Introduction An international trend in health care is the use of information technology, particularly electronic medical records (EMR). Electronic medical records are increasingly being filled out incorrectly, which does not reflect a standard implementation. In the meantime, the number of pandemic victims increases each month. The goal of this study was to examine the importance of human resources, infrastructure, leadership, governance, and organizational work culture in the implementation of electronic medical records.
Methods: This study was a cross-sectional study utilizing a quantitative descriptive methodology and was statistically evaluated using the Partial Least Square technique (PLS), a part of variant-based Structural Equation Modeling (SEM). Convergent and discriminant validity of the indicators and composite reliability for indicator blocks were used to evaluate the measurement or Outer Model with reflecting indicators.

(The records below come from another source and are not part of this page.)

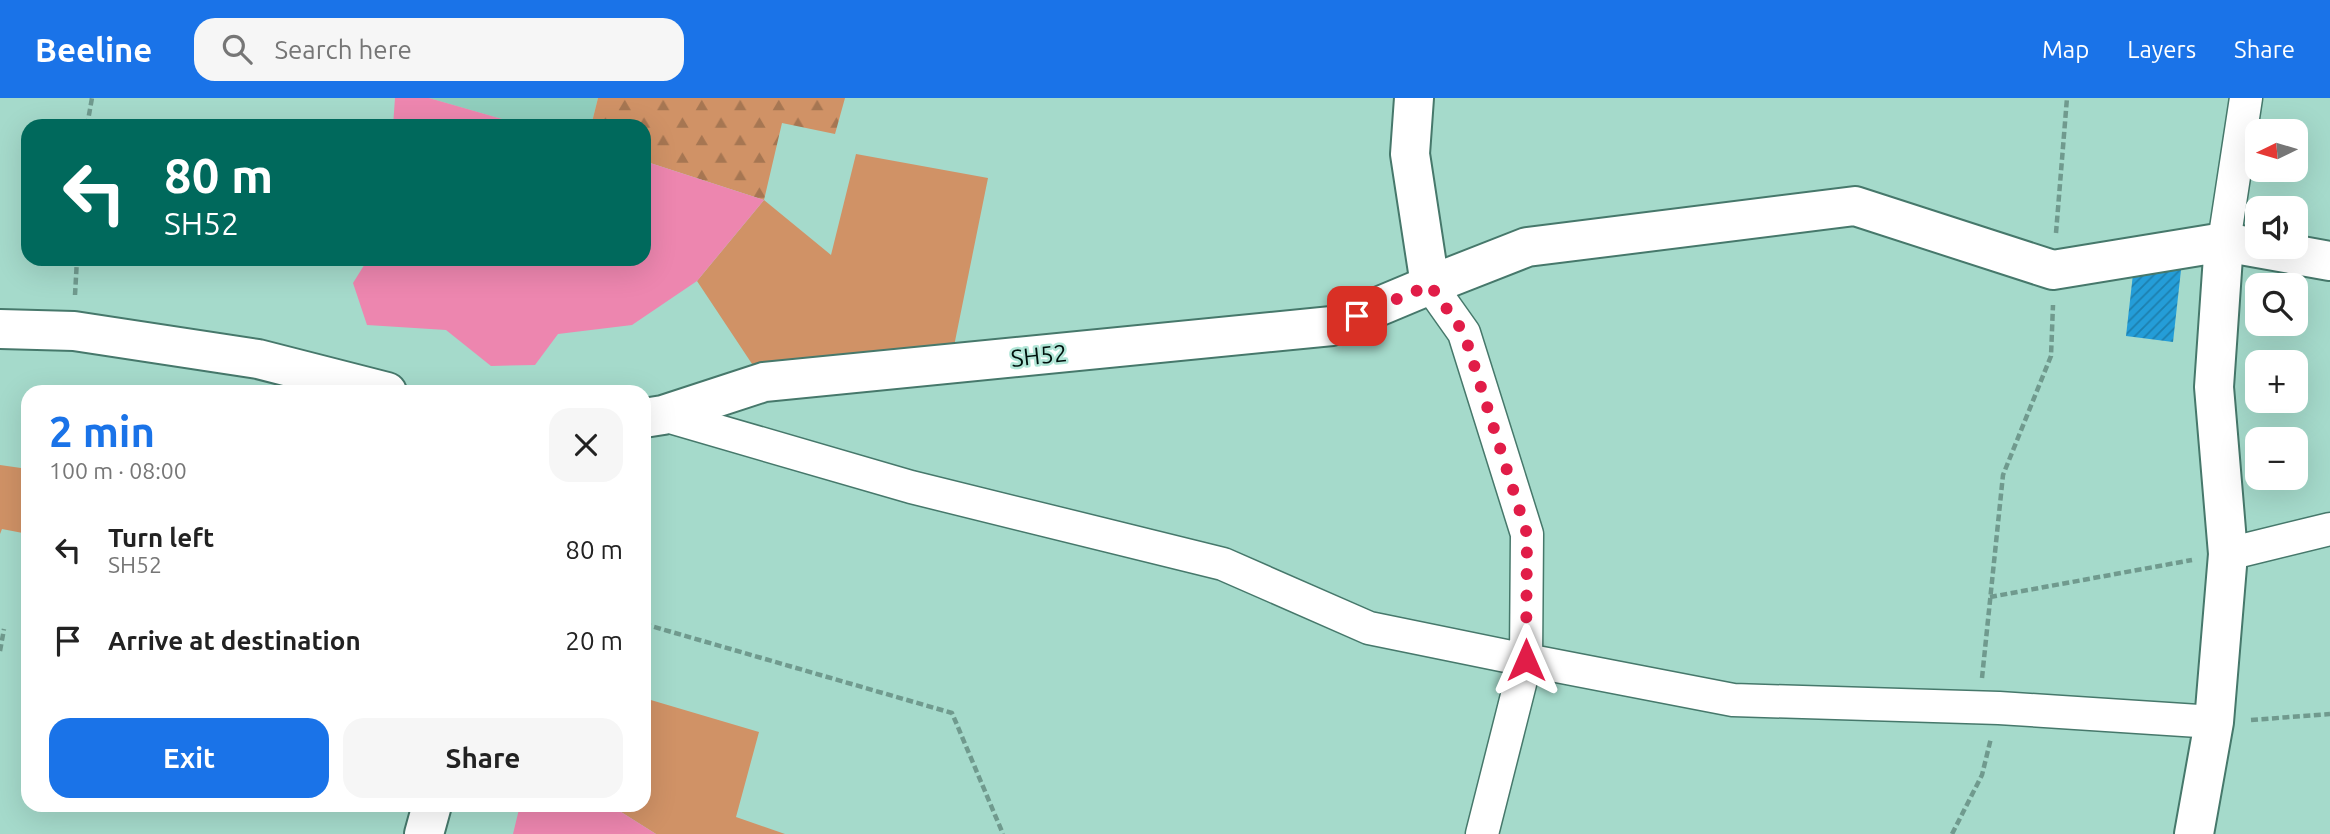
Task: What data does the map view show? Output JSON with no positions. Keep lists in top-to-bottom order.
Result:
{
  "streets": {
    "main road": ["SH52"]
  },
  "north": "left",
  "page": {
    "header": "Beeline",
    "search": "Search here",
    "nav": ["Map", "Layers", "Share"],
    "map_buttons": ["+", "−"],
    "turn": ["80 m", "SH52"],
    "heading": ["2 min", "100 m · 08:00"],
    "list": [
      {
        "name": "Turn left",
        "note": "SH52",
        "value": "80 m"
      },
      {
        "name": "Arrive at destination",
        "value": "20 m"
      }
    ],
    "buttons": ["Exit", "Share"]
  }
}
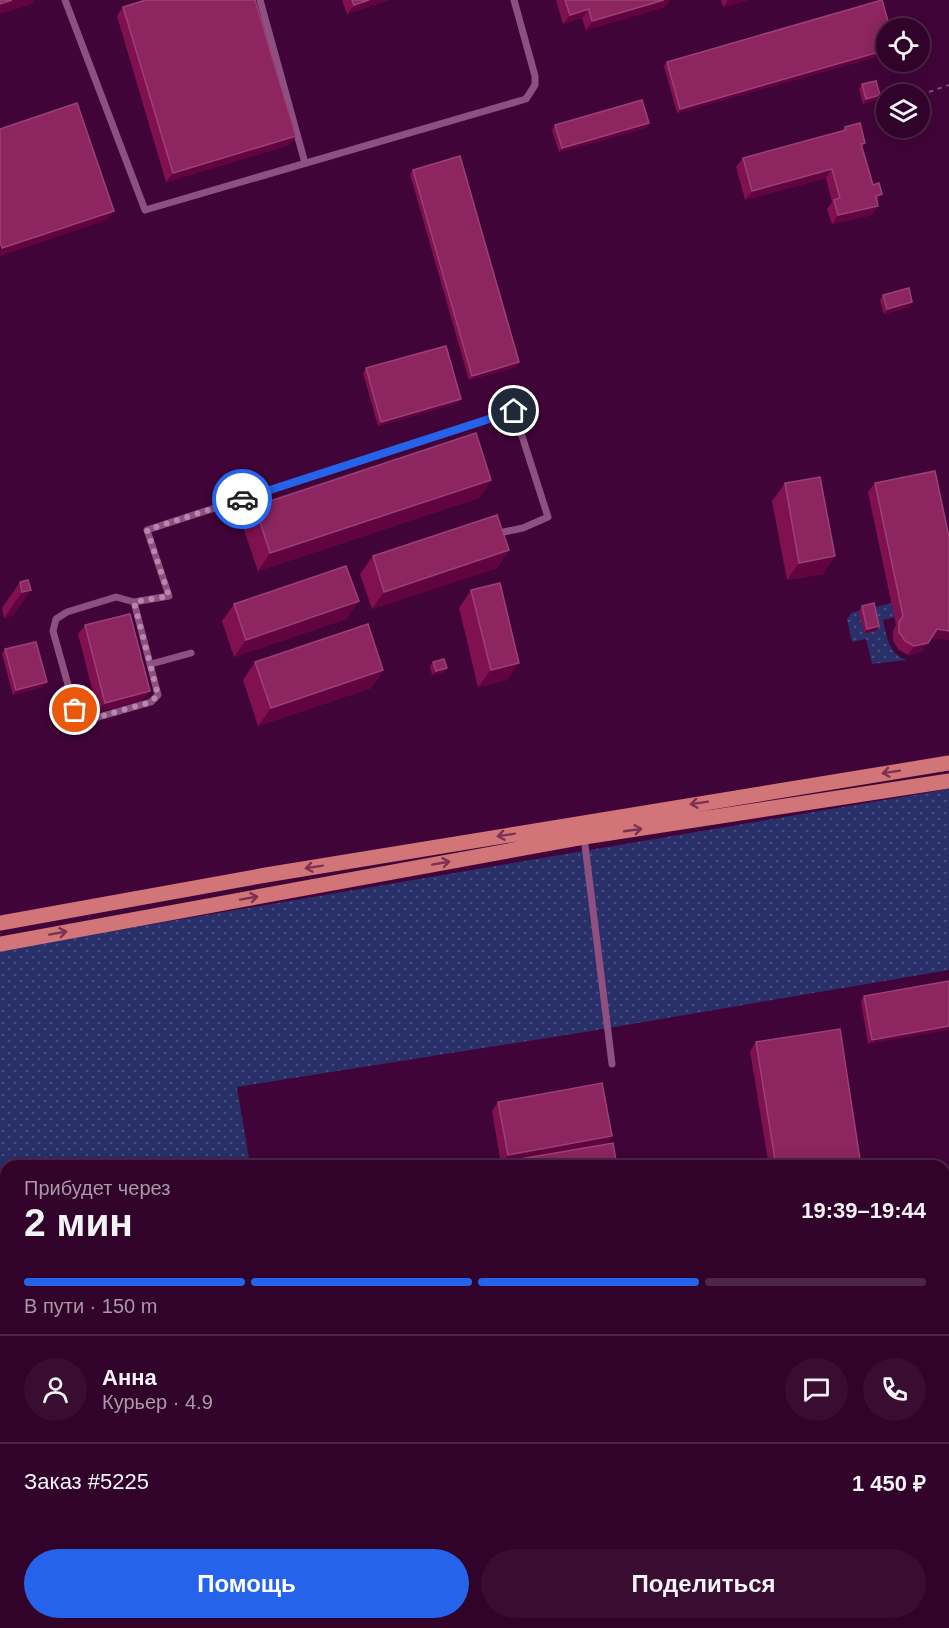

Results: The findings showed that positive EMR readiness was primarily associated with male officers who were 36 to 42 years old, had a university degree, and had been employed for more than five years. T-statistic values for organizational work culture and leadership management are 3.077 and 2.218, respectively, with means greater than 1.96. Meanwhile, the means for infrastructure and human resources are 1.96 and 0.942, respectively.
Conclusion: Organizational work culture and leadership management have a significant effect on EMR readiness in hospitals compared to human resources and infrastructure with opposite results.